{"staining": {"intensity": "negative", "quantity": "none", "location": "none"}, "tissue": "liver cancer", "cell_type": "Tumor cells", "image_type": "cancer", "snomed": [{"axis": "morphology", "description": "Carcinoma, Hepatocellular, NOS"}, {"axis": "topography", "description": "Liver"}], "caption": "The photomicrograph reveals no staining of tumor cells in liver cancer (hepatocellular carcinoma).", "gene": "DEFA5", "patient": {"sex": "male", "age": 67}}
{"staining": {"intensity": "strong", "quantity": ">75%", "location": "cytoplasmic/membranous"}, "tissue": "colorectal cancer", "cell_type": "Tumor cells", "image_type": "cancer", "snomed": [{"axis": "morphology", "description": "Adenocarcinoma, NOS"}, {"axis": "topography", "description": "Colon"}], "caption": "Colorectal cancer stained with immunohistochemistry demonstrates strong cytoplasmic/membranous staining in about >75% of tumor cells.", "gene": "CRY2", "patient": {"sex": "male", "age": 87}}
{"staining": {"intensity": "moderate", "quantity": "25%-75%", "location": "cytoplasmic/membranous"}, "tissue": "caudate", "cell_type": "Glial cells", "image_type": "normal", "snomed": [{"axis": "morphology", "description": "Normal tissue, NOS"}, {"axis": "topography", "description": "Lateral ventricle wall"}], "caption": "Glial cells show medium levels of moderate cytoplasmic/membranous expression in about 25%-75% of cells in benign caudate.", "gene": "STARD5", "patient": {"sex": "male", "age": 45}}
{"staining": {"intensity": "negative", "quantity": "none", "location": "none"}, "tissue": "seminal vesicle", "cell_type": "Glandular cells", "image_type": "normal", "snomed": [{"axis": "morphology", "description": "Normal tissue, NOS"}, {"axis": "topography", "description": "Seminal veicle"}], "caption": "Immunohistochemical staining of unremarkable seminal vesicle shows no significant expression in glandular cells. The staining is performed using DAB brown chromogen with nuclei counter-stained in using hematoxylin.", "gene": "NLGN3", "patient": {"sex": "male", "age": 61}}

### ASSIGNMENT
Only the lines from the beginning of the material above through the line with "cancer stained with" are wanted; extract them exactly.

### EXERCISE RESULT
{"staining": {"intensity": "negative", "quantity": "none", "location": "none"}, "tissue": "liver cancer", "cell_type": "Tumor cells", "image_type": "cancer", "snomed": [{"axis": "morphology", "description": "Carcinoma, Hepatocellular, NOS"}, {"axis": "topography", "description": "Liver"}], "caption": "The photomicrograph reveals no staining of tumor cells in liver cancer (hepatocellular carcinoma).", "gene": "DEFA5", "patient": {"sex": "male", "age": 67}}
{"staining": {"intensity": "strong", "quantity": ">75%", "location": "cytoplasmic/membranous"}, "tissue": "colorectal cancer", "cell_type": "Tumor cells", "image_type": "cancer", "snomed": [{"axis": "morphology", "description": "Adenocarcinoma, NOS"}, {"axis": "topography", "description": "Colon"}], "caption": "Colorectal cancer stained with immunohistochemistry demonstrates strong cytoplasmic/membranous staining in about >75% of tumor cells.", "gene": "CRY2", "patient": {"sex": "male", "age": 87}}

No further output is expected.